Konferenz in Wien
Wenig Hoffnung auf effektive Alzheimer-Therapien
29.03.2017Nach Fehlschlag ist die Wissenschaft auf die Grundlagenforschung zurückgeworfen
Auch mehr als 110 Jahre nach der Entdeckung der Alzheimer-Krankheit gibt es noch keine Hoffnung auf eine ursächliche Behandlung der Krankheit. Nach dem Fehlschlag einer Studie mit einem monoklonalen Antikörper Ende vergangenen Jahres ist die Wissenschaft auf die Grundlagenforschung zurückgeworfen. Das zeigte sich am Mittwoch bei der Internationalen Alzheimer und Morbus Parkinson Konferenz in Wien.
Tickende Zeitbombe
Die Demenzerkrankungen - die häufigste Form ist Morbus Alzheimer - stellen weltweit eine tickende Zeitbombe dar: In Europa gab es im Jahr 2000 rund 1,9 Millionen neue Demenzpatienten (eine Million an Morbus Alzheimer neu Erkrankte). Für 2020 wird mit 2,6 Millionen neu diagnostizierten Demenzkranken (1,4 Millionen Alzheimerpatienten) gerechnet. Der Neuzuwachs im Jahr 2050 dürfte bei 4,2 Millionen Patienten liegen (Morbus Alzheimer-Neudiagnosen: 2,4 Millionen Patienten). In Europa gab es im Jahr 2001 insgesamt 7,7 Millionen Demenzpatienten. 2020 werden 10,8 Millionen Personen betroffen sein, im Jahr 2040 15,9 Millionen. Für Österreich wurde für das Jahr 2000 eine Zahl von 90.500 von Demenz Betroffenen errechnet. 2010 waren es bereits 112.600 Patienten. Bis 2050 soll die Zahl auf 262.200 Betroffene steigen.
Krankheitsmechanismus bleibt ein Rätsel
Die bisher verwendeten Arzneimittel - vor allem die sogenannten Cholinesterase-Hemmer und das Medikament Memantine - können nur die Symptome der neurdegenerativen Alzheimer-Krankheit etwas bremsen. Nach wie vor ist nicht klar, welcher Krankheitsmechanismus wirklich hinter der Mehrheit der Erkrankungen hauptsächlich steckt.
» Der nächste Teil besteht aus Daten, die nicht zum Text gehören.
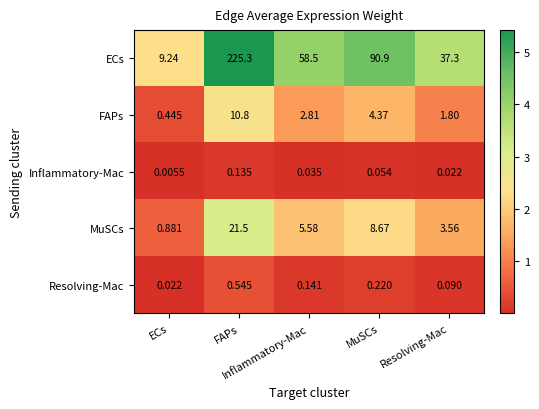

At which category is the sum across all series the highest?

FAPs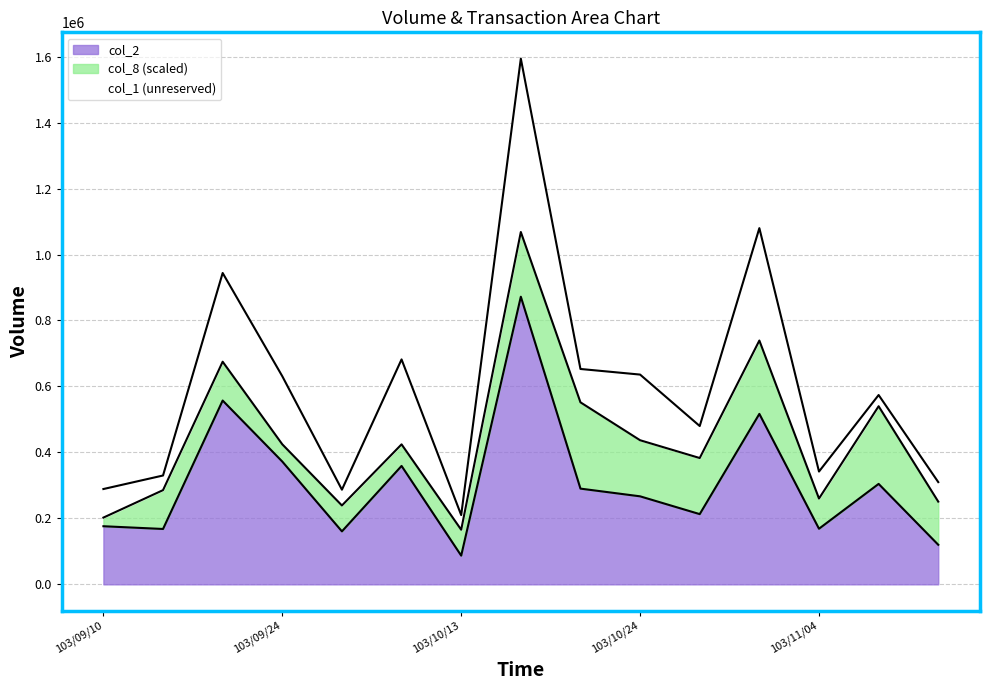

Does the chart have visible grid lines?

Yes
Weiterhin suchen Wissenschafter nach biochemischen Merkmalen der Erkrankung, welche sich eventuell für die Diagnose oder gar als Ziele für eine Therapie verwenden ließen.
Pathologe Gerard Schellenberg von Universität des US-Bundesstaates Pennsylvania in Philadelphia stellte am Mittwoch bei der Konferenz mit rund 3.000 teilnehmenden Experten dazu ein großes Genom-Sequenzierprojekt vor. Die Gendaten von Betroffenen mit erblich bedingter früh auftretender Alzheimer-Demenz werden mit jenen von Gesunden verglichen. Ähnliches geschieht in einer Gegenüberstellung der Genom-Sequenzdaten zwischen Gesunden und Personen mit nicht erblich bedingtem Morbus Alzheimer. Die Studien sind ausgesprochen kompliziert, weil sie auch über die verschiedensten Bevölkerungsgruppen in den USA hinweg durchgeführt werden. 500 Personen mit kaukasischer Abstammung werden genauso untersucht wie 500 Afroamerikaner und 500 Personen mit hispanischem Familienhintergrund.
Amyloid-Protein (Amyloid-Beta)
Lange Jahre konzentrierte man sich auf die bei Morbus Alzheimer ursprünglich von dem für die Krankheit namensgebenden deutschen Pathologen Aloys Alzheimer im Gehirn festgestellten vermehrten Ablagerungen einer nicht abbaubaren Variante des Amyloid-Proteins (Amyloid-Beta) als möglichen Angriffspunkt für Therapien. Doch erst Ende Dezember 2016 zeigte eine groß angelegte Studie mit 2.100 Patienten, dass der vom US-Pharmakmonzern Eli Lilly entwickelte monoklonale Antikörper Solanezumab die chronische Verschlechterung der Gehirnleistung bei Alzheimer-Patienten nicht bremsen kann. Analysten hatten dem Medikament im Falle der Marktzulassung einen Jahresumsatz von fünf Milliarden US-Dollar zugetraut.